No, I haven't been writing lately. I still have a prompt or two to finish for redpenwriters and maybe we'll do a prompt grid or something for fadingdaydream but in the meantime...yeah. Untitled documents.
Still listening to music, and I think this is the...fifth or sixth playthrough of the Final Fantasy XII soundtrack. Can't say I can help it, though, the music's quite addictive.
A couple mini-memes for those of you who lurk around here or whatever. First, icons. Pick one that you think matches me best, one that I should use more often, and one to explain. Use your favorite icon and tell me about that one, too.
Secondly: music. Suggest a song for me that I absolutely must have in my collection (or several, go ahead). I can always use new music, and it helps me focus on things better. :)
It took me about two and a half days, but I read through the entire archives of 8-bit Theater (and before that, the entirety of VGCats). I see why it has such a cult following now!
Local folk festival starts today, and I plan on going. Gets me out of the house and doing something besides sitting around or sleeping half the day, plus I like music, so...yeah.
I'm trying to update this thing more often, since it gets neglected and I feel bad about it. I know people get interested in what's happening (well, some people anyway), so I'll try and update more than once or twice a month.
So, another question: if I posted fiction in here, would people read it and offer concrit? Just wondering.
I love my icons. They've come from a variety of people, but they're all gathered neatly in my pictures. I feel bad for not making my own, but I really can't. I have no skill with images, only words.
...and sometimes, not even words. It depends on my mood and/or the day, I guess. :)
I should read my books again. I have a lot I've only read once, maybe I should read them again now.
This entry is getting rather random, don't you all think so? :) Maybe it means I have no life.
Then again...maybe I actually don't, am in total denial, and attempting to act like I have one.

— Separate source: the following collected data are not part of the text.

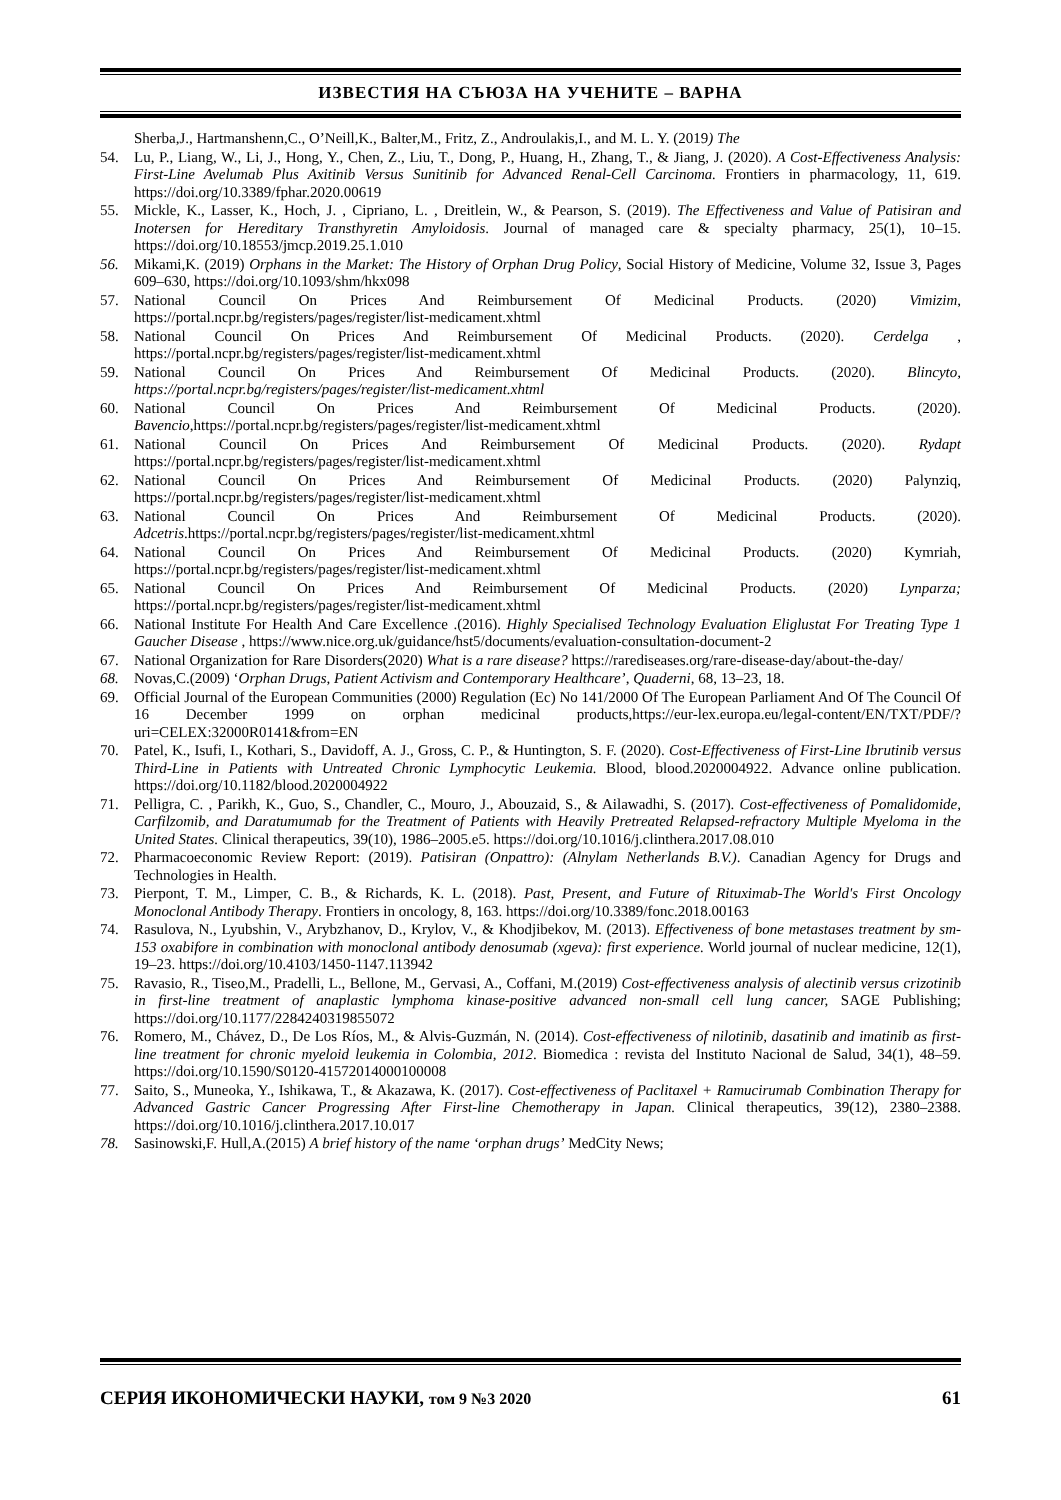ИЗВЕСТИЯ НА СЪЮЗА НА УЧЕНИТЕ – ВАРНА
Sherba,J., Hartmanshenn,C., O’Neill,K., Balter,M., Fritz, Z., Androulakis,I., and M. L. Y. (2019) The
54. Lu, P., Liang, W., Li, J., Hong, Y., Chen, Z., Liu, T., Dong, P., Huang, H., Zhang, T., & Jiang, J. (2020). A Cost-Effectiveness Analysis: First-Line Avelumab Plus Axitinib Versus Sunitinib for Advanced Renal-Cell Carcinoma. Frontiers in pharmacology, 11, 619. https://doi.org/10.3389/fphar.2020.00619
55. Mickle, K., Lasser, K., Hoch, J. , Cipriano, L. , Dreitlein, W., & Pearson, S. (2019). The Effectiveness and Value of Patisiran and Inotersen for Hereditary Transthyretin Amyloidosis. Journal of managed care & specialty pharmacy, 25(1), 10–15. https://doi.org/10.18553/jmcp.2019.25.1.010
56. Mikami,K. (2019) Orphans in the Market: The History of Orphan Drug Policy, Social History of Medicine, Volume 32, Issue 3, Pages 609–630, https://doi.org/10.1093/shm/hkx098
57. National Council On Prices And Reimbursement Of Medicinal Products. (2020) Vimizim, https://portal.ncpr.bg/registers/pages/register/list-medicament.xhtml
58. National Council On Prices And Reimbursement Of Medicinal Products. (2020). Cerdelga , https://portal.ncpr.bg/registers/pages/register/list-medicament.xhtml
59. National Council On Prices And Reimbursement Of Medicinal Products. (2020). Blincyto, https://portal.ncpr.bg/registers/pages/register/list-medicament.xhtml
60. National Council On Prices And Reimbursement Of Medicinal Products. (2020). Bavencio,https://portal.ncpr.bg/registers/pages/register/list-medicament.xhtml
61. National Council On Prices And Reimbursement Of Medicinal Products. (2020). Rydapt https://portal.ncpr.bg/registers/pages/register/list-medicament.xhtml
62. National Council On Prices And Reimbursement Of Medicinal Products. (2020) Palynziq, https://portal.ncpr.bg/registers/pages/register/list-medicament.xhtml
63. National Council On Prices And Reimbursement Of Medicinal Products. (2020). Adcetris.https://portal.ncpr.bg/registers/pages/register/list-medicament.xhtml
64. National Council On Prices And Reimbursement Of Medicinal Products. (2020) Kymriah, https://portal.ncpr.bg/registers/pages/register/list-medicament.xhtml
65. National Council On Prices And Reimbursement Of Medicinal Products. (2020) Lynparza; https://portal.ncpr.bg/registers/pages/register/list-medicament.xhtml
66. National Institute For Health And Care Excellence .(2016). Highly Specialised Technology Evaluation Eliglustat For Treating Type 1 Gaucher Disease , https://www.nice.org.uk/guidance/hst5/documents/evaluation-consultation-document-2
67. National Organization for Rare Disorders(2020) What is a rare disease? https://rarediseases.org/rare-disease-day/about-the-day/
68. Novas,C.(2009) ‘Orphan Drugs, Patient Activism and Contemporary Healthcare’, Quaderni, 68, 13–23, 18.
69. Official Journal of the European Communities (2000) Regulation (Ec) No 141/2000 Of The European Parliament And Of The Council Of 16 December 1999 on orphan medicinal products,https://eur-lex.europa.eu/legal-content/EN/TXT/PDF/?uri=CELEX:32000R0141&from=EN
70. Patel, K., Isufi, I., Kothari, S., Davidoff, A. J., Gross, C. P., & Huntington, S. F. (2020). Cost-Effectiveness of First-Line Ibrutinib versus Third-Line in Patients with Untreated Chronic Lymphocytic Leukemia. Blood, blood.2020004922. Advance online publication. https://doi.org/10.1182/blood.2020004922
71. Pelligra, C. , Parikh, K., Guo, S., Chandler, C., Mouro, J., Abouzaid, S., & Ailawadhi, S. (2017). Cost-effectiveness of Pomalidomide, Carfilzomib, and Daratumumab for the Treatment of Patients with Heavily Pretreated Relapsed-refractory Multiple Myeloma in the United States. Clinical therapeutics, 39(10), 1986–2005.e5. https://doi.org/10.1016/j.clinthera.2017.08.010
72. Pharmacoeconomic Review Report: (2019). Patisiran (Onpattro): (Alnylam Netherlands B.V.). Canadian Agency for Drugs and Technologies in Health.
73. Pierpont, T. M., Limper, C. B., & Richards, K. L. (2018). Past, Present, and Future of Rituximab-The World's First Oncology Monoclonal Antibody Therapy. Frontiers in oncology, 8, 163. https://doi.org/10.3389/fonc.2018.00163
74. Rasulova, N., Lyubshin, V., Arybzhanov, D., Krylov, V., & Khodjibekov, M. (2013). Effectiveness of bone metastases treatment by sm-153 oxabifore in combination with monoclonal antibody denosumab (xgeva): first experience. World journal of nuclear medicine, 12(1), 19–23. https://doi.org/10.4103/1450-1147.113942
75. Ravasio, R., Tiseo,M., Pradelli, L., Bellone, M., Gervasi, A., Coffani, M.(2019) Cost-effectiveness analysis of alectinib versus crizotinib in first-line treatment of anaplastic lymphoma kinase-positive advanced non-small cell lung cancer, SAGE Publishing; https://doi.org/10.1177/2284240319855072
76. Romero, M., Chávez, D., De Los Ríos, M., & Alvis-Guzmán, N. (2014). Cost-effectiveness of nilotinib, dasatinib and imatinib as first-line treatment for chronic myeloid leukemia in Colombia, 2012. Biomedica : revista del Instituto Nacional de Salud, 34(1), 48–59. https://doi.org/10.1590/S0120-41572014000100008
77. Saito, S., Muneoka, Y., Ishikawa, T., & Akazawa, K. (2017). Cost-effectiveness of Paclitaxel + Ramucirumab Combination Therapy for Advanced Gastric Cancer Progressing After First-line Chemotherapy in Japan. Clinical therapeutics, 39(12), 2380–2388. https://doi.org/10.1016/j.clinthera.2017.10.017
78. Sasinowski,F. Hull,A.(2015) A brief history of the name ‘orphan drugs’ MedCity News;
СЕРИЯ ИКОНОМИЧЕСКИ НАУКИ, том 9 №3 2020 61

Or maybe I have a life but I just don't know it. Or I know it, but I don't admit to it. Denial again.
Maybe I overthink things too much. Maybe I've been inside too much lately. Maybe I need to get out more.
I had a strange dream last night that I was taken in by a gang of girls that basically treated me like I was special, but when I had to leave for whatever reason (to go home for something) they got all violent and refused to let me go. Eventually I was let free by two girls who were nice, and I escaped...but I don't really understand it.
Was it supposed to represent my past? My present? My mind? Or is it a look to the future?
Either way, maybe I can write about it. I have high school OCs, it could work...
Heh. Long entry, isn't it? :) Guess I have a lot to say. Or maybe it just seems like a lot.
The weather's finally getting tolerable again. Means summer's coming to an end. It's about time, too.